Eligibility and Criteria
The Covid-19 Rapid-Response Grants invites proposals from researchers who hold a PhD in any social science disciplines or related interdisciplinary fields. The grants offer research support for up to six months toward research-related expenses. These include, but are not limited to, access to data sets, archives and relevant publications, costs related to conducting online research of various kinds, and research assistance. Applications are welcome from any country around the world.

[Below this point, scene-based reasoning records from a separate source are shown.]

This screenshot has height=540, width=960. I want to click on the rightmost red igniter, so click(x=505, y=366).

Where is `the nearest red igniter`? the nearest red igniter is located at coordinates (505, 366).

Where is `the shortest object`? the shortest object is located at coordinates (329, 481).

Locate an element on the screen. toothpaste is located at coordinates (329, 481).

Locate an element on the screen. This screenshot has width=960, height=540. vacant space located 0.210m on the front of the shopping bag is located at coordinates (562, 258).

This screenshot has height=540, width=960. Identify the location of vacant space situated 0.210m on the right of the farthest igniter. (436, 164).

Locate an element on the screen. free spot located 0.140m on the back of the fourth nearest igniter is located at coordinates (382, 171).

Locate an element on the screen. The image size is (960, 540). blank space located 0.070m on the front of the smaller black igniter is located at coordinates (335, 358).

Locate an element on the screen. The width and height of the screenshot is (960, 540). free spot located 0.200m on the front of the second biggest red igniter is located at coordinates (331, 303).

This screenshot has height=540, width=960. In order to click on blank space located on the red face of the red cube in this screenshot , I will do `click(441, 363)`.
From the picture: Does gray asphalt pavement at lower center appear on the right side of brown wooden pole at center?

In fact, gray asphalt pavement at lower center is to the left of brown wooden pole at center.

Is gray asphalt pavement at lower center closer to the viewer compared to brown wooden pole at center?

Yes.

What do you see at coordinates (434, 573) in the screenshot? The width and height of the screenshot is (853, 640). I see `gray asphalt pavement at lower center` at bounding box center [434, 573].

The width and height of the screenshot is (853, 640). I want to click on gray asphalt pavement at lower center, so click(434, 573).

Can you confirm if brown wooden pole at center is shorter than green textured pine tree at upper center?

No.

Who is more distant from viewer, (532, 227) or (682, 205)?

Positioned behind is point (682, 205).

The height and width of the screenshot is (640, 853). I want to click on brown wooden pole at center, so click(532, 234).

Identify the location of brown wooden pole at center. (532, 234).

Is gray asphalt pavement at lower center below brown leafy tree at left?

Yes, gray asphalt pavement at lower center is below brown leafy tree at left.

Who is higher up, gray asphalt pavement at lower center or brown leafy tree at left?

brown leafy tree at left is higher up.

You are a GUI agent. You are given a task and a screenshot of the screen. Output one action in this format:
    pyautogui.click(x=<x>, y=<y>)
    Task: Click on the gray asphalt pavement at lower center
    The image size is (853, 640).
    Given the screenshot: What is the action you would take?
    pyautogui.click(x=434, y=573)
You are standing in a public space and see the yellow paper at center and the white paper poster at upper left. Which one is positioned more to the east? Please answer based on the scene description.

Awards will range from USD$2,000 to $5,000, with the possibility of slightly more support for collaborative projects of two or more researchers.
Proposals will be evaluated by a multidisciplinary review committee based on their relevance to the topic, quality and intellectual merit, potential for innovation, the fit between their research question and research design, and feasibility under current constraints on research. Applicants should describe in some detail how they intend to address these constraints in the methods they propose, as well as the ethical dimensions of their research plans and methods. Applicants should specify their intended outputs for the project and the audience(s) for those outputs. Successful applicants will be expected to participate in an online workshop with other grantees and are required to contribute at least one brief essay to SSRC’s digital forum Items: Insights from the Social Sciences.
Support for the Rapid Response Grants is provided by the Henry Luce Foundation.